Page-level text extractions
____________

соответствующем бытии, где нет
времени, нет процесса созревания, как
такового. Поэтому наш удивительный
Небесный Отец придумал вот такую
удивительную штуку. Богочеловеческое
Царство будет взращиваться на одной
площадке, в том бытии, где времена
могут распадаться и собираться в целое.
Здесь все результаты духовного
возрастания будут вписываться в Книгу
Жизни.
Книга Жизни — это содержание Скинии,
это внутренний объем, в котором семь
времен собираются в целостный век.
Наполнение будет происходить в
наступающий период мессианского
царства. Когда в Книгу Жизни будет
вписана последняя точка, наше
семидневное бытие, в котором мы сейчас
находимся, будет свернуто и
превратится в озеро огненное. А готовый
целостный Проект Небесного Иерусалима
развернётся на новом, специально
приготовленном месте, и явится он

____________

Exercise requirements: Can you give all the rows again with "Небесный Отец" replaced by "Всевышний" and everything else unchanged?

Worked solution:
соответствующем бытии, где нет
времени, нет процесса созревания, как
такового. Поэтому наш удивительный
Всевышний придумал вот такую
удивительную штуку. Богочеловеческое
Царство будет взращиваться на одной
площадке, в том бытии, где времена
могут распадаться и собираться в целое.
Здесь все результаты духовного
возрастания будут вписываться в Книгу
Жизни.
Книга Жизни — это содержание Скинии,
это внутренний объем, в котором семь
времен собираются в целостный век.
Наполнение будет происходить в
наступающий период мессианского
царства. Когда в Книгу Жизни будет
вписана последняя точка, наше
семидневное бытие, в котором мы сейчас
находимся, будет свернуто и
превратится в озеро огненное. А готовый
целостный Проект Небесного Иерусалима
развернётся на новом, специально
приготовленном месте, и явится он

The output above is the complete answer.